Фейт обратила внимание на странную паузу после «не была». Интересно заметила ли это Феб?

– Жаль, это плохо, – сказала Феб голосом, в котором чуткое ухо уловило бы нотку зависти. Следующие слова это только подтвердили. – Значит, ты всегда была свободна, делала, что хотела, ходила, куда хотела… – Отсутствие вопросительной интонации превращало замечание в простую констатацию факта.

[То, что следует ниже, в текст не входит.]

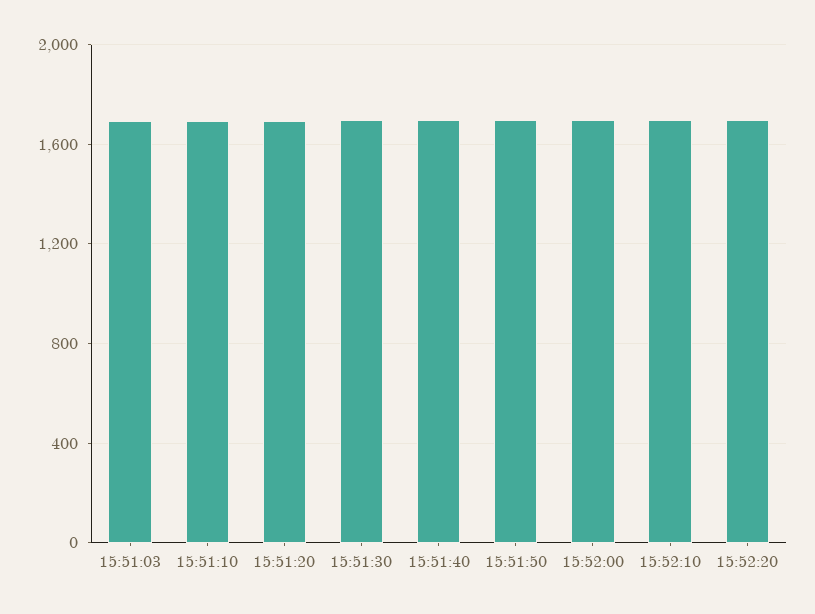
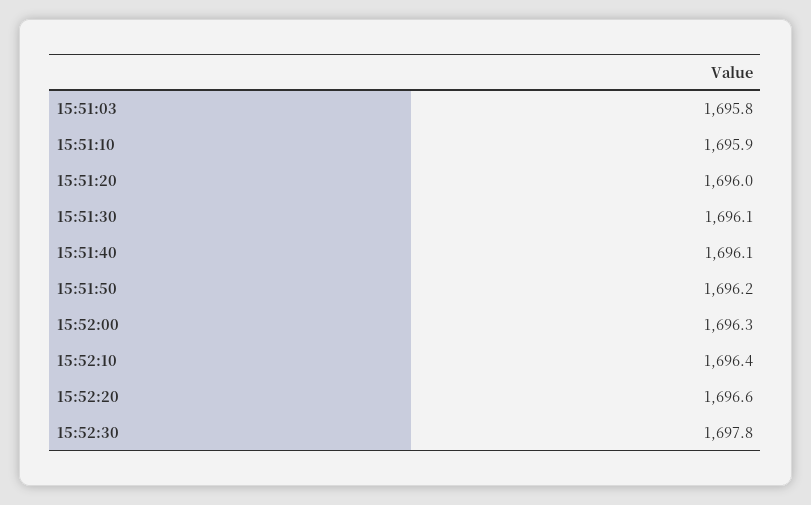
  {
    "15:51:03": 1695.8,
    "15:51:10": 1695.9,
    "15:51:20": 1696,
    "15:51:30": 1696.1,
    "15:51:40": 1696.1,
    "15:51:50": 1696.2,
    "15:52:00": 1696.3,
    "15:52:10": 1696.4,
-   "15:52:20": 1696.6
+   "15:52:20": 1696.6,
+   "15:52:30": 1697.8
  }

– Не совсем. Мне приходилось самой зарабатывать на жизнь и к тому же какое‑то время содержать мать. Со смертью отца не стало и его пенсии, а выплат по социальному страхованию не хватало. Мама не хотела терять дом, так что я переехала к ней и немного помогала. У моего брата большая семья, а я, как ты подметила, была свободна.

Разговор прервался молчанием.

– Знаешь, мне действительно нравится твоя колонка, – первой заговорила Феб. – И книга у меня есть, даже не одна. Интересно, что будет завтра… и потом. Я хочу остаться.

– А вот я еще не решила, – медленно произнесла Крис. – Как ты думаешь, зачем Элейн собрала нас всех?

– Чтобы встретиться. Мы же и впрямь были так близки. Столько лет жили вместе. Думаю, только ради этого. А для чего же еще?

– Для суда? – Добавить что‑либо Крис не успела, потому что из конца коридора долетел голос Элейн.

– Вот видите. Я так и знала, что все образуется. И вот, пожалуйста, вы двое уже болтаете как ни в чем ни бывало. Как когда‑то в Пелэме! Не буду мешать. Я только хотела спуститься в кухню и оставить записку моему работнику. Вы даже не представляете, как рано он поднимается по утрам.

Фейт решила, что пора подняться – пока хозяйка не обнаружила ее притаившейся на лестнице.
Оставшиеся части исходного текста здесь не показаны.